# [EXERCISE DESCRIPTION]
An exact repetition of the data is required; no picture should appear in it.

▬▬▬▬▬▬▬▬▬▬

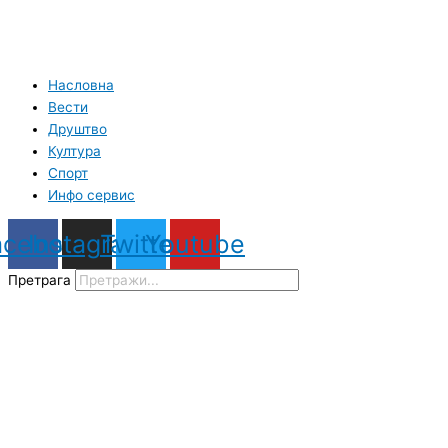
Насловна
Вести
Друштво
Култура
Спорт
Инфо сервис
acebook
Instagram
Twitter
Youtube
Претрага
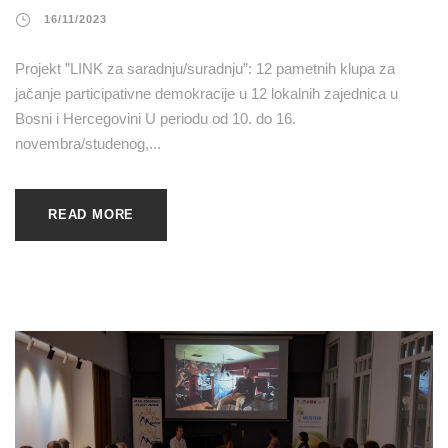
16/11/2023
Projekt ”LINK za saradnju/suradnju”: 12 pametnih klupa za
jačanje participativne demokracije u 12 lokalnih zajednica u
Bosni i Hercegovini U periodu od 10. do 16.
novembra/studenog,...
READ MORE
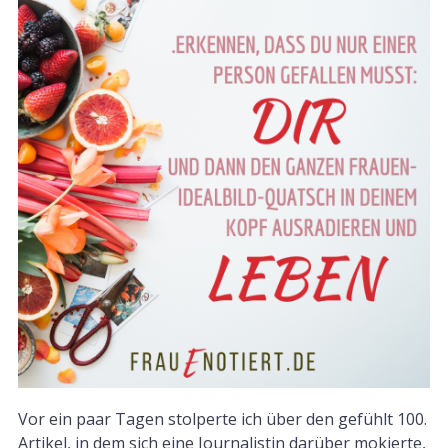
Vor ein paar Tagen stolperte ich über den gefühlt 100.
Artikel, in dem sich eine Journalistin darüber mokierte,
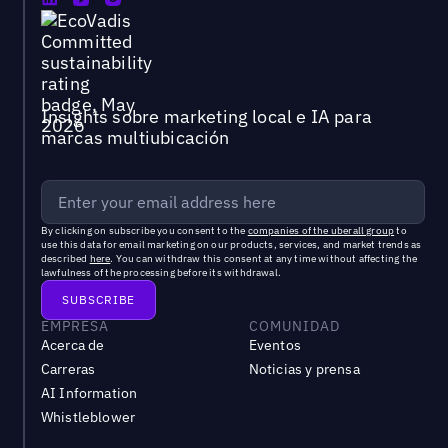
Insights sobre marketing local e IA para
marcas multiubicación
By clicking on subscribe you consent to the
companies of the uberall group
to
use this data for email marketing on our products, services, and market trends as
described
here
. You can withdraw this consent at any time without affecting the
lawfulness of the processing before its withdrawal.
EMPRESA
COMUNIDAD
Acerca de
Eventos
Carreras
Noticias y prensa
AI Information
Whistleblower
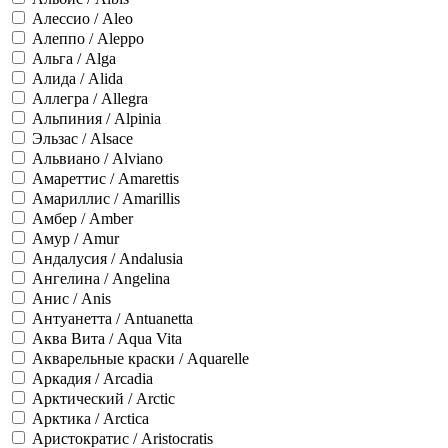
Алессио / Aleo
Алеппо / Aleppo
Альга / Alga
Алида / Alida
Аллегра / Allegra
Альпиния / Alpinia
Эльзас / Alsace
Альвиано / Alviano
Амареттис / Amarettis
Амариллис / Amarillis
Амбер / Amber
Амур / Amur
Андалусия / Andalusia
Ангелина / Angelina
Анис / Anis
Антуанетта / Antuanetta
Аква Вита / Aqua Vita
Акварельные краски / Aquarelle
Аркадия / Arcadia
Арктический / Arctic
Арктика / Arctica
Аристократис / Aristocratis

▬▬▬▬▬▬▬▬▬▬

# [TASK RESPONSE]
Насловна
Вести
Друштво
Култура
Спорт
Инфо сервис
acebook
Instagram
Twitter
Youtube
Претрага
16/11/2023
Projekt ”LINK za saradnju/suradnju”: 12 pametnih klupa za
jačanje participativne demokracije u 12 lokalnih zajednica u
Bosni i Hercegovini U periodu od 10. do 16.
novembra/studenog,...
READ MORE
Vor ein paar Tagen stolperte ich über den gefühlt 100.
Artikel, in dem sich eine Journalistin darüber mokierte,
Insights sobre marketing local e IA para
marcas multiubicación
By clicking on subscribe you consent to the
companies of the uberall group
to
use this data for email marketing on our products, services, and market trends as
described
here
. You can withdraw this consent at any time without affecting the
lawfulness of the processing before its withdrawal.
EMPRESA
COMUNIDAD
Acerca de
Eventos
Carreras
Noticias y prensa
AI Information
Whistleblower
Алессио / Aleo
Алеппо / Aleppo
Альга / Alga
Алида / Alida
Аллегра / Allegra
Альпиния / Alpinia
Эльзас / Alsace
Альвиано / Alviano
Амареттис / Amarettis
Амариллис / Amarillis
Амбер / Amber
Амур / Amur
Андалусия / Andalusia
Ангелина / Angelina
Анис / Anis
Антуанетта / Antuanetta
Аква Вита / Aqua Vita
Акварельные краски / Aquarelle
Аркадия / Arcadia
Арктический / Arctic
Арктика / Arctica
Аристократис / Aristocratis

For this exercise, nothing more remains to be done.